Sarah Everard’s death has sparked an outpouring from women sharing their experiences of harassment and feeling unsafe.
It’s shocking how common incidences are – research from UN Women UK found 80% of women of all ages have been sexually harassed in public, rising to 97% for those aged 18 to 24.
What is encouraging is that, in light of this tragic case, many men are now asking themselves an important question: what can I do to help?
“I’ve had male friends recently ask me, due to the publicity around the case, what they can do,” says Emma Sayle, founder of SafeDate app and networking platform Sistr. “When [men] actually stop and think about it and when they engage with women about this, they suddenly realise what it is that [women] have had to put up with, pretty much on a daily basis.”
So what can men do to make sure they’re part of the solution, not the problem?
1. Never victim-blame
“Women have always known about victim-blaming, sadly it has taken the Sarah Everard case for some men to also acknowledge its existence,” says Paula Rhone-Adrien, a leading barrister. “The reaction from a significant number of men was to firstly question why Ms Everard had been walking on her own at night, instead of questioning why the accused, who was alleged to have assaulted others before, was permitted to work and be free to roam the community.”
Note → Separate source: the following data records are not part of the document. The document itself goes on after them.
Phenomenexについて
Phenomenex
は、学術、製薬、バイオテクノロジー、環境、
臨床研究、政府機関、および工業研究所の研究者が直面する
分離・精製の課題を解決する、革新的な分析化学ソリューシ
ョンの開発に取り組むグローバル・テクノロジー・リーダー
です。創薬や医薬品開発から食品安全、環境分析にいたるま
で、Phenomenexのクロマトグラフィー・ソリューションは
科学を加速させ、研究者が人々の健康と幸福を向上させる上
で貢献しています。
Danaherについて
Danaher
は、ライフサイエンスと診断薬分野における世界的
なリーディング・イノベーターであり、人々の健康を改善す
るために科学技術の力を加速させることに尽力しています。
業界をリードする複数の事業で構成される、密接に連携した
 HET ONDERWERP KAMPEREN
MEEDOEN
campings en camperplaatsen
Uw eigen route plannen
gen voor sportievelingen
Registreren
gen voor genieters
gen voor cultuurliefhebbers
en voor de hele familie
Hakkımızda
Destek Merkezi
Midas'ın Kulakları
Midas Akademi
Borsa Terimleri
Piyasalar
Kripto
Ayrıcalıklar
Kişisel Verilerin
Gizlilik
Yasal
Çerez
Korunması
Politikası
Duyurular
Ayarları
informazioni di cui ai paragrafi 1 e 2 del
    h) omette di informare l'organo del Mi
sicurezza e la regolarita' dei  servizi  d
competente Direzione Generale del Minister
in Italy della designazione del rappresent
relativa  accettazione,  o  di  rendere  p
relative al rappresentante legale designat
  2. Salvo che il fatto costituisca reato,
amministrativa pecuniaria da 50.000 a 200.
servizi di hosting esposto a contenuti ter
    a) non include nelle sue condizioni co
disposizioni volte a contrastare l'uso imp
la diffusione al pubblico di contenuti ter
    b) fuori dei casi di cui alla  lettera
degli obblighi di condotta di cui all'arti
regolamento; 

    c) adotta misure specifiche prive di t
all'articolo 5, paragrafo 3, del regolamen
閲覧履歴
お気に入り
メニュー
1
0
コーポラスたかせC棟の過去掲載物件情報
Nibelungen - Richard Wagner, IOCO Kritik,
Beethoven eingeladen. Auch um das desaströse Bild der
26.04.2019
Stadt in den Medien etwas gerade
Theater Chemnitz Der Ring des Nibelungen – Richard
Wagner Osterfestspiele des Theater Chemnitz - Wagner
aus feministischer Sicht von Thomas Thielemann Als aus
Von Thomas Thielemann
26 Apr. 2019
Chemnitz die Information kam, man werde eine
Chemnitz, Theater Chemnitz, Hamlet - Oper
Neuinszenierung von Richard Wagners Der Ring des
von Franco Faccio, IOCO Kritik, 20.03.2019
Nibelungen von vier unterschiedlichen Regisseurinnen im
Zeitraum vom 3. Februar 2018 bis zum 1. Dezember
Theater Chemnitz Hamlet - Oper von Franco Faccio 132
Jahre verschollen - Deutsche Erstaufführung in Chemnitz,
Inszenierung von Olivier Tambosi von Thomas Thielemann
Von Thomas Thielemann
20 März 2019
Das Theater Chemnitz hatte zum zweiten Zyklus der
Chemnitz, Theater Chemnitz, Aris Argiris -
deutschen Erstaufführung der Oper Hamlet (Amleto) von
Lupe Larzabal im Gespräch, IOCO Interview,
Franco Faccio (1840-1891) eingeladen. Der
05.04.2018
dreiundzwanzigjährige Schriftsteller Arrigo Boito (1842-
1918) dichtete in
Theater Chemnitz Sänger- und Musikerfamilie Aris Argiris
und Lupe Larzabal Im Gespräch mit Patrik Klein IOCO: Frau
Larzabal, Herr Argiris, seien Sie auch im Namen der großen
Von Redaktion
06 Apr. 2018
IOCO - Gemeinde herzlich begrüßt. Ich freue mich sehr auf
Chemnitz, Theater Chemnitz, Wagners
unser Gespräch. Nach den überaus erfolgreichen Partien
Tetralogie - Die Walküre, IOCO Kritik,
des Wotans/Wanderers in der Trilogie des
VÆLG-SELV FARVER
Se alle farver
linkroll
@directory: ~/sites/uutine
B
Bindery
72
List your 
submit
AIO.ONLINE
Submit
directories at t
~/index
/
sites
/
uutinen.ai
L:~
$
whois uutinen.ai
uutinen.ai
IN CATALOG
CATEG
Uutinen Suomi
The sad fact is, assault can happen at any time, anywhere. Asking questions about what the victim was wearing, whether they’d been drinking or whether it was ‘safe’ to take a certain route, suggests a victim is somehow responsible for what happened to them, rather than the perpetrator of the crime.
2. Challenge sexist behaviour
It’s one thing to ensure you don’t make sexist comments yourself, but if you really want to help, you need to go one step further and challenge others, whether at home, work or in public.
“We must all call out the sexism around us, make, ‘That’s not cool’ a thing,” says Sayle. We all know “in our guts” when we see bad behaviour, she continues, for instance, “when you hear mates talking inappropriately. When men hear other men in the street saying comments to women, when they see them leering and abusing girls and women.”
“Speak up!” she continues. “Make it an automatic response and don’t stay silent.”
3. Listen and amplify
Rather than thinking ‘I should stay out of it’, men can help by engaging with women on the topic of harassment, to better understand their experiences.
Sayle says: “Men need to listen to women. Don’t make this about you and your insecurities, don’t get defensive for ‘manfolk’, listen to women with an open mind and empathy, and understand why we are angry and why we feel as we do. We don’t hate men, but we do hate being harrassed, raped, abused and murdered.”
And if a woman you know tells you they’ve been assaulted, Rhone-Adrien says you can support her by “helping her to report the incident, help her to talk about the experience, either with you or a professional body. And never allow her to feel as if she is to blame.”
4. Beware of toxic masculinity
Beyond your own actions, if you want to make meaningful change, consider how you can help stop the cycle of ‘toxic masculinity’ and cultural norms that dictate men must act a certain ‘manly’ way.
“There needs to be a conscious move from dads to small boys, to change the cycle right from the start,” says Sayle. “Toxic masculinity is ingrained into boys and it’s done without thought; it needs rewiring. We have to stop the pressure for young men and boys ‘to be a man’, to ‘man up’, to squash emotions.”
Talking to your children or younger relatives at an appropriate age about concepts like victim-blaming and the need to stand up to sexism, can help them become better allies. Sayle adds:”We must stop the ‘boys will be boys’ narrative so they take responsibility and are taught from an early age about consent, respect, and boundaries.”